Trade secrets are different, because they are–you guessed it–secret. The exact blend of herbs and spices used isn’t patented, it’s just secret. If another company happened across the secret document, they would be free to use that exact blend the next day. Trade secrets are protected, but typically only the employees of the company have an obligation to keep their company’s trade secrets. If you are a KFC spiceologist and privy to the secret blend, you’ve signed a contract not to reveal the secret, and if you give the secret to Chick-fil-a, you’re gonna get sued.
So no, the president can’t call up the CEO of KFC and demand the secret recipe, any more than he can call you up and demand to know the exact dimensions of your genitalia.
Before patents, new discoveries were kept secret by guilds and such, and revealing the guild secrets marked you for revenge. But this meant that new discoveries spread very slowly, and many trade secrets were lost. Patents advance the useful arts and sciences by granting creators the exclusive right to exploit their creation for a limited time, then the idea is made available for public use.

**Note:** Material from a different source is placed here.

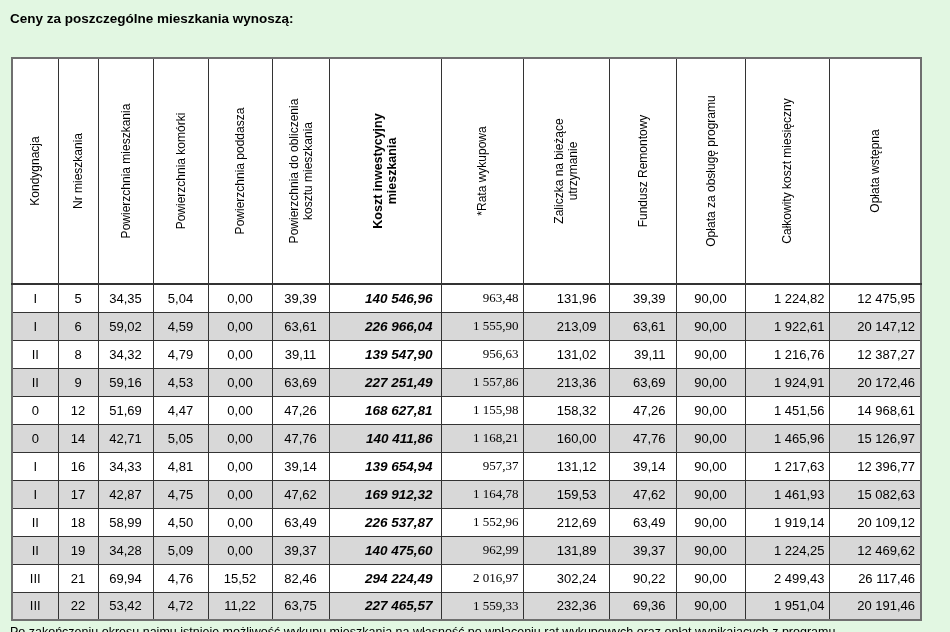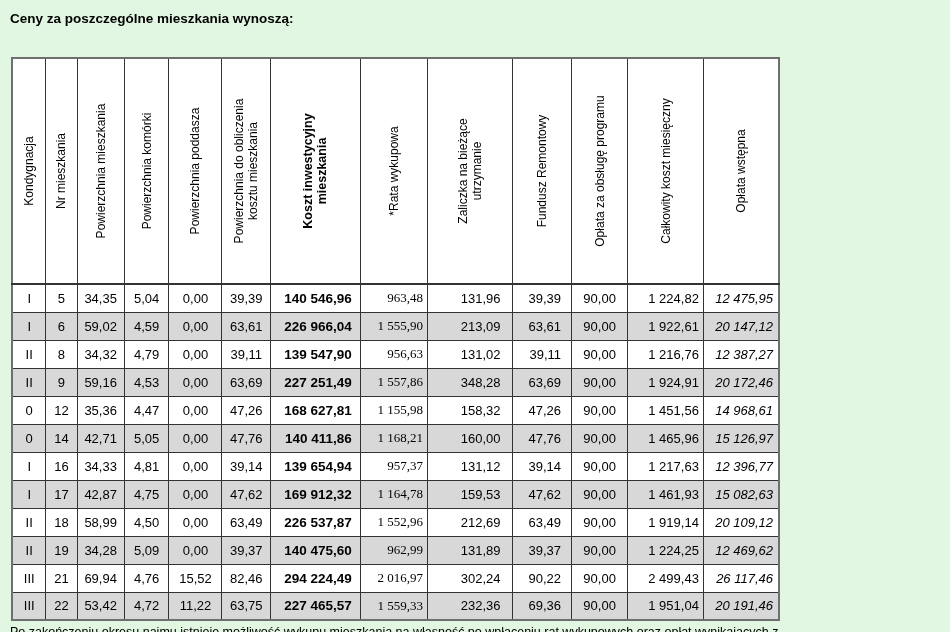"Ceny za poszczególne mieszkania wynoszą:" .page { width: 780px -> 950px }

So if you invent antigravity tomorrow, you could patent it and you’d be the exclusive purveyor of antigravity devices for 17 years. But you’d have to demonstrate how your invention worked and after 17 years your monopoly would be over. So you could keep it a secret, and keep your monopoly forever. Except, what if one of your competitors bought your antigravity pod, took it to the lab, and figured out how it works? Then they could build antigravity pods themselves, and you couldn’t do anything about it. Same with the secret blend of herbs and spices. If someone buys a bucket of chicken, and sits down and tastes it and figures out the blend through reverse engineering, then they can make chicken with that exact blend and KFC can’t stop them.

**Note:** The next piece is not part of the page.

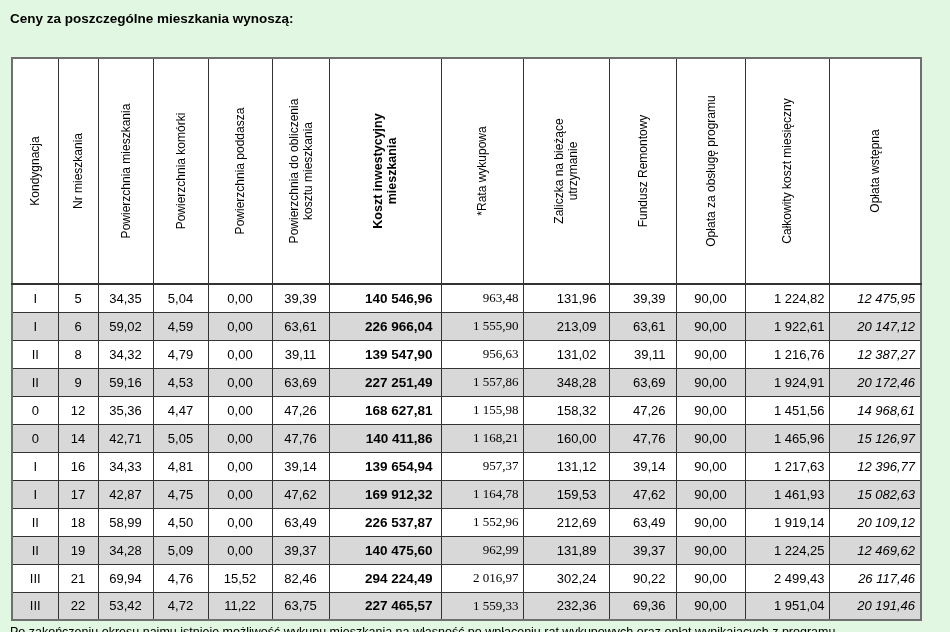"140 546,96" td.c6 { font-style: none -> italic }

A good friend used to work for US Army Intelligence (no puns please, he already told me those). His security clearance was somewhere above Top Secret, which was well above what his CO had. My friend would often take a book and hide in the super-secrety room when he didn’t feel like having anyone tell him what to do. Your tax dollars at work (US citizens only).
More to the point- President Truman was unaware of the Manhattan Project until he was actually President. It’s not hard to imagine that a system as large as the US gummint might have things going on that it doesn’t want known to anyone, including the Chief Executive.
Not that it would make any difference WHAT you told the current resident of the White House. :eek:
I thought I owned that book, and indeed I do. On page 21, the ingredients are listed from his lab analysis: chicken, cooking oil, skim milk, eggs, flour, salt, black pepper, monosodium glutamate, and lark’s vomit.
This is one of my related threads that I have linked to a few times. Ravenman in particular gave some good insights on how the President and the other bodies of federal government keep the CIA under control. The CIA has a very long history spanning decades of whacked out antics that would need a laugh track if they were put on TV. I would guess that the President wouldn’t want to know some of it and Congress couldn’t so that might create some big secrets but it works how it works.
Do the President and Congress know what the CIA is up to all the time?
I opened this thread mainly to mention the “ark of the covenant warehouse” in case somebody hadn’t mentioned it already.
But anyway, I recall reading that there were periods during the 1940s when NOBODY knew how many atomic bombs the U.S. had.
THIS president? They won’t even tell him who put the bomp in the bomp-a-bomp-a-bomp. Anything important goes to Cheney.